At 6:32 and 58 seconds, an invisible swarm spread across the globe, a breed of subatomic particle that modern science had yet to name or even notice. The energy was undetectable to all but one species of beetle and harmless to all but twenty-one unfortunate souls in the state of South California.
Charlie Merchant was showering at home, thinking how nice it would be to rub soapy lather on Hannah’s naked body. While his imagination flourished, a thin trickle of blood escaped his nose. His eyelids fluttered. His muscles clenched. And then Quint’s youngest employee fell to the drain. Dead.
Martin and Gerry Salgado were speeding toward the office in their Royal Condor. Beatrice had phoned them nine minutes ago with shrill cries of deadly intruders. Now while Martin floored the aerovan’s accelerator, Gerry desperately tried to hail his siblings on the radio. Martin didn’t care about Czerny or Beatrice or any of the freakish guests. All he wanted were his two youngest children. He prayed that Erin and Eric were okay, even as dark instincts told him otherwise.
Suddenly both father and son slumped forward in their seats. The aerovan lulled into a drifting spin, languishing twenty feet in the air like a half-filled balloon. For the next hundred yards, the Condor twirled a lazy path over Terra Vista. Dead.
In a fraction of a moment, twenty-one people came to an end. Everyone who worked for Sterling Quint. Everyone who’d met Azral Pelletier on the night of the Silvers’ arrival.
Of the staff, only Beatrice Caudell had noticed the strangely gritty texture of Azral’s handshake. She’d considered pouring rubbing alcohol on her palm, a move that would have saved her life. But red wine and romantic thoughts had overtaken her that night. She resolved to stop being a germaphobe for once.
Now she wrapped her arms around her knees, crying tears of relief from the underside of Czerny’s desk. The intruders were gone. The crisis was over. Oh thank God. Thank God. Thank God.
She then felt a warm trail under her nostril. She touched the blood on her lip. Her eyes rolled back and she collapsed to the floor. Dead.
—
Five miles away, Sterling Quint continued to sleep in good health, blissfully unaware that his staff had been let go. Safe and snug beneath his Asian silk blanket, he dreamed of time travel and Nobel Prize medallions.
—
The van was still a mile from the hospital when Constantin Czerny reached the end of his string. He turned his head to the window, thought of Beatrice, and then moved on.
Amanda rushed to the head of the stretcher and checked his pulse.

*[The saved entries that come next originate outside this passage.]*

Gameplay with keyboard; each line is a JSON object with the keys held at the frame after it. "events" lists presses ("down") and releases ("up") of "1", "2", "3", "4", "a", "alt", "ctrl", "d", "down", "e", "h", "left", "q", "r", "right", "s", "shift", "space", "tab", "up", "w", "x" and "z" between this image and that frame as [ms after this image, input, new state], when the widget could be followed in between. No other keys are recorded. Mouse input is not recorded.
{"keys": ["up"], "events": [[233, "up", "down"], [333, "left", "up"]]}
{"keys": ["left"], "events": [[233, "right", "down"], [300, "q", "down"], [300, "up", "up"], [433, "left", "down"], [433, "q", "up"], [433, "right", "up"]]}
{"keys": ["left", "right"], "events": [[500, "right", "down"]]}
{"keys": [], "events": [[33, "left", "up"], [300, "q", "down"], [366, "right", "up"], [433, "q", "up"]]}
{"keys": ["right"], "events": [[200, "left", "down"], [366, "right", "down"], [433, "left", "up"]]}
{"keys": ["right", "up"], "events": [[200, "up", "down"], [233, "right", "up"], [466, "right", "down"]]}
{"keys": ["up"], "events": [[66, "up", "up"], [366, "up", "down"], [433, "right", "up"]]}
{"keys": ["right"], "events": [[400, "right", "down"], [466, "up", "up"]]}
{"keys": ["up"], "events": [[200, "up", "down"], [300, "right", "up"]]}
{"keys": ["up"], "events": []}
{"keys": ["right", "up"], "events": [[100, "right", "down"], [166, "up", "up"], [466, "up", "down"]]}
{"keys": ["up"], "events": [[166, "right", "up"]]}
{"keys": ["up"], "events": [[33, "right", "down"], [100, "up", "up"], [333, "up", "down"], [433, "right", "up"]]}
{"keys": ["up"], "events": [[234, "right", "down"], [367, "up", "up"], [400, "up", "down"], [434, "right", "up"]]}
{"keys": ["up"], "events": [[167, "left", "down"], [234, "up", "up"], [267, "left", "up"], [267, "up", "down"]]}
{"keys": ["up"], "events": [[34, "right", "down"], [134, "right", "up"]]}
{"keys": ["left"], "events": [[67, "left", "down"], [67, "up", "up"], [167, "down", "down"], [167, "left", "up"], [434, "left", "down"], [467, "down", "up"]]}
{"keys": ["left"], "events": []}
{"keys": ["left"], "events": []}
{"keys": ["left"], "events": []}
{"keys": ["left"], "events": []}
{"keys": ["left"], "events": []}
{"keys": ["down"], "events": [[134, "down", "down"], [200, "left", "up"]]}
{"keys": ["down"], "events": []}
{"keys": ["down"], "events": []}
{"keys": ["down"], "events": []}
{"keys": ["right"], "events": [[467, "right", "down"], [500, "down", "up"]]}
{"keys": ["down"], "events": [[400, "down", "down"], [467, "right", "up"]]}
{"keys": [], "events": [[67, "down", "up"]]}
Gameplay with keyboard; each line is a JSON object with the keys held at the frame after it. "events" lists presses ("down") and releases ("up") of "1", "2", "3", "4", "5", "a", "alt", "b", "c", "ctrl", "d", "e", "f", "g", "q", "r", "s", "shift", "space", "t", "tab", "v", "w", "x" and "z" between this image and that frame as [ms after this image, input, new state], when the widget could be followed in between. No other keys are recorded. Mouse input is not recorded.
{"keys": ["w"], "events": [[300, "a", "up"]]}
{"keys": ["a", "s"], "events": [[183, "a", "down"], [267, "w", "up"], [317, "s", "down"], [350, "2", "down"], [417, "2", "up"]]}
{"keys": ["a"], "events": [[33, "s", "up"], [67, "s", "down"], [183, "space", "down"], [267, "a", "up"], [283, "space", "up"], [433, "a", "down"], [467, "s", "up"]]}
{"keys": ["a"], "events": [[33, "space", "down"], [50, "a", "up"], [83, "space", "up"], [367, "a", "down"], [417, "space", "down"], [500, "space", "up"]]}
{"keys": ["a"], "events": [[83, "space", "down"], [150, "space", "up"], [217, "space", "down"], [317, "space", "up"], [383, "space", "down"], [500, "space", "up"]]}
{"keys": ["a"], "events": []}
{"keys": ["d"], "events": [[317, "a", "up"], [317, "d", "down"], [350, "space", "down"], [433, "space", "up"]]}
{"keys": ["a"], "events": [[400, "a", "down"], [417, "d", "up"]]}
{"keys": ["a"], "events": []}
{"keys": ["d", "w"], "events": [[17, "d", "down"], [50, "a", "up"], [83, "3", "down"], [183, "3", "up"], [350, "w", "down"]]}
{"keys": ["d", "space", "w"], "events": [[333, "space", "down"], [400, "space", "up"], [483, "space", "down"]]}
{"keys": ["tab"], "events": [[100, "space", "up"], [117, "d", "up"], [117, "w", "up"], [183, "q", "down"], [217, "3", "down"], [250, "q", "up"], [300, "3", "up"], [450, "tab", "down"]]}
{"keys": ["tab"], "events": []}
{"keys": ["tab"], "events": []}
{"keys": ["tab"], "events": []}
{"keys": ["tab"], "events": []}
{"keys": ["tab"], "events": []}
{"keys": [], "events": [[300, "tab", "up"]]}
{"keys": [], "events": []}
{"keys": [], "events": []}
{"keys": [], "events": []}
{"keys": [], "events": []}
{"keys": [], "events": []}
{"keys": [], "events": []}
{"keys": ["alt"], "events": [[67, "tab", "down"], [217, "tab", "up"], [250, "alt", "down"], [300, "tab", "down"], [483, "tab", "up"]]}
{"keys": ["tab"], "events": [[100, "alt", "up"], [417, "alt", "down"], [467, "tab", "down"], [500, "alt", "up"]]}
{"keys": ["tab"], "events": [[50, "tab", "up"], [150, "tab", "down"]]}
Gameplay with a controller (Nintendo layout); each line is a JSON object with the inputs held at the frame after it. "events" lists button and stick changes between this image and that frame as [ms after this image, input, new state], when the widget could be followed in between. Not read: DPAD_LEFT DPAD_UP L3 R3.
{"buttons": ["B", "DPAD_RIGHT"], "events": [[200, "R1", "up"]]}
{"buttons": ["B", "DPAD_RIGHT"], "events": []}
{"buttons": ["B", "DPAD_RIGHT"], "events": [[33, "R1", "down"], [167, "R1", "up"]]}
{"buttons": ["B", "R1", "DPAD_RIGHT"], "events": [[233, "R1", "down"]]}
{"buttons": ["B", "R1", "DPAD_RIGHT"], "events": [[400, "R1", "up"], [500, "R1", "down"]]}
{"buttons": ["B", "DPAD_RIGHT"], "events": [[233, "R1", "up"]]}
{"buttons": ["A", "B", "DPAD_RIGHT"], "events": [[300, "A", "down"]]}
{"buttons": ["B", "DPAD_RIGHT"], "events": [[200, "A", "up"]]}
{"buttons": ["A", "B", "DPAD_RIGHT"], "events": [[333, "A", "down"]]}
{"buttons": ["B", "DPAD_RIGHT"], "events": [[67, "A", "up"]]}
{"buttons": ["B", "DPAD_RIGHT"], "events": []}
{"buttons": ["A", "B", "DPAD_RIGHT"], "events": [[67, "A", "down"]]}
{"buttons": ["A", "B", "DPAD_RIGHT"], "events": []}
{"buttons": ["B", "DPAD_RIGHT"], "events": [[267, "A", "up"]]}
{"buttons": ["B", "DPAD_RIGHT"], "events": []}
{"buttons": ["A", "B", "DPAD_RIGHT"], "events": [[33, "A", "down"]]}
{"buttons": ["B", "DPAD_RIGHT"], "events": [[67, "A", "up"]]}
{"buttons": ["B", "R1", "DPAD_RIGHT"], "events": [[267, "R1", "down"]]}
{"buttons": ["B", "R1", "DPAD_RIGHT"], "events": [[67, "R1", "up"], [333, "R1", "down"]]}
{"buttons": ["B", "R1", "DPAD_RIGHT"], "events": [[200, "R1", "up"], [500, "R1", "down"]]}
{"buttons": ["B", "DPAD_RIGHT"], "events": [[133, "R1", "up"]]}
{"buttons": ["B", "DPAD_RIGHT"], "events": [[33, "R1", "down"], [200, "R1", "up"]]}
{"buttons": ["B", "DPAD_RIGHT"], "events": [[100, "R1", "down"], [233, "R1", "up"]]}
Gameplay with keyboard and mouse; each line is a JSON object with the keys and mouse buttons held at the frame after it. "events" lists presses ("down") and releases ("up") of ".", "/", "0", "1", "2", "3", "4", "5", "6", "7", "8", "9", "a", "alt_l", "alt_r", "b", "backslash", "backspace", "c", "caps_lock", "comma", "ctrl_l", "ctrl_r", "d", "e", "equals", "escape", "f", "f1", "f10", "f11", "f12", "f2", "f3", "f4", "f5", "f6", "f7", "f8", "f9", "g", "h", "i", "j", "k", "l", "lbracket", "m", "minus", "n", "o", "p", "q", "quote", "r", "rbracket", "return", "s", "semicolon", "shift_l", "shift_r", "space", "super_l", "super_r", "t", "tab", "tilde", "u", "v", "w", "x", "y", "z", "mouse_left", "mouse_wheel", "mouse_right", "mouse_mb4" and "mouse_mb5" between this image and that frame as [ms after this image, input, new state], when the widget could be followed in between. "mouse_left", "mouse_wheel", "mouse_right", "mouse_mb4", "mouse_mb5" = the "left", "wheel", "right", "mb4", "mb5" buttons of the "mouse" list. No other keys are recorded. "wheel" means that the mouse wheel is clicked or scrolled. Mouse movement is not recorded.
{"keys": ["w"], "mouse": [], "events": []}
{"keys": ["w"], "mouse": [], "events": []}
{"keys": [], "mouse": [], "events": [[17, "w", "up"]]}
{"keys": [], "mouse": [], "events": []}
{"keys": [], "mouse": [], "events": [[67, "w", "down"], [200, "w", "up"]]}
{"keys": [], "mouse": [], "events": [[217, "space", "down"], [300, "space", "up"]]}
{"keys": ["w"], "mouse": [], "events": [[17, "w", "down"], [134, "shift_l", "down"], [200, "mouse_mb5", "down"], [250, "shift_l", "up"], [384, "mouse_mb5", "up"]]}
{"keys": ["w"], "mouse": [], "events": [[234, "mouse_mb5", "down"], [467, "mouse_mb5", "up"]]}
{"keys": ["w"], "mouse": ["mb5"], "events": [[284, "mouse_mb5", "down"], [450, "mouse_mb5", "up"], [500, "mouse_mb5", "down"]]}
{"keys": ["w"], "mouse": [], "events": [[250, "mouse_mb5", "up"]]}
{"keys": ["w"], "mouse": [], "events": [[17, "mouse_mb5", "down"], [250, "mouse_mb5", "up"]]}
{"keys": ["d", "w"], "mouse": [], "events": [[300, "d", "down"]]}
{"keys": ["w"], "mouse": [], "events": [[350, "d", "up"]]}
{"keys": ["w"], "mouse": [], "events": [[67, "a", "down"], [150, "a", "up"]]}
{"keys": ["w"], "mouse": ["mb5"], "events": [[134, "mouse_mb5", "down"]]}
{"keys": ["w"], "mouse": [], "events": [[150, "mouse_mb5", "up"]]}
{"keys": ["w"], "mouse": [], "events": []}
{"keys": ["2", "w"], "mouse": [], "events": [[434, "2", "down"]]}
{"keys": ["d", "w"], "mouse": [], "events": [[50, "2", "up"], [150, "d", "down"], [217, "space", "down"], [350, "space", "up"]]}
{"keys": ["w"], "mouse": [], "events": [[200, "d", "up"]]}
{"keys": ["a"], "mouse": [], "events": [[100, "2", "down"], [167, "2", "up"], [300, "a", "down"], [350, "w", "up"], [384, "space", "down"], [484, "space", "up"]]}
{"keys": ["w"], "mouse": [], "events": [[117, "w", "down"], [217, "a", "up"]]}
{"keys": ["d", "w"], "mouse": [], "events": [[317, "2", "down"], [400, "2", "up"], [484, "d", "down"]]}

“No, no, no, no. Don’t do this.”
Hannah turned around and watched with dread as her sister began resuscitation measures. With each chest compression, little rivers of blood oozed from the edges of Czerny’s stomach bandage.
David watched with dark discomfort. “You seem to be aggravating his injury.”
“I don’t have a choice,” said Amanda. “If I don’t do this, he has no chance at all.”
“At the risk of upsetting you . . .”
Theo cut him off with a sharp, grim look. Don’t.
Amanda pinched Czerny’s nose and forced two breaths down his throat. She resumed compressions.
“Cardiac arrest is not the same as death,” she said. “If we can get him to a defibrillator in the next five minutes . . . Goddamn it, Zack! Why are you slowing down?”
Hannah followed Zack’s nervous line of sight. Two vehicles approached in single file from the opposite lane. They were both dark blue and sneaker shaped, as if some mad mechanic had slapped a minivan rump onto a sports car. Bright white letters on the hood and roof advertised the cruisers’ affiliation with the Terra Vista Police Department.
The actress looked to Zack. “What’s the problem? We didn’t do anything.”
He eyed her cynically. “We’re riding in a van that’s not even remotely ours, with a dying man in the back and a two-foot spatter of Erin’s blood on the driver’s side. We do not want their attention.”
The cruisers met the van. Zack fixed his gaze ahead with as much aloofness as he could muster. Once the police cars disappeared over the hill, Zack stomped the gas pedal. Hannah ran a shaky hand through her hair.
“God. I can’t take this.”
Amanda was on her fifth round of chest compressions when she noticed that the Silvers in the back were looking at her, not Czerny. Even Mia’s young face teemed with fatalism. Amanda wanted to scream at them. Did they think she was deluded? That she didn’t know death when she saw it? She was a cancer nurse. She knew.
“This doesn’t . . .” She shook her head at Czerny. “It doesn’t make sense. A person with his injuries usually goes through four stages of shock. They progress to tachycardia. Tachypnea. They don’t jump straight to . . .”
She looked at the blood on her hands. Her lips quivered. “He’s already cold. He shouldn’t be cold already.”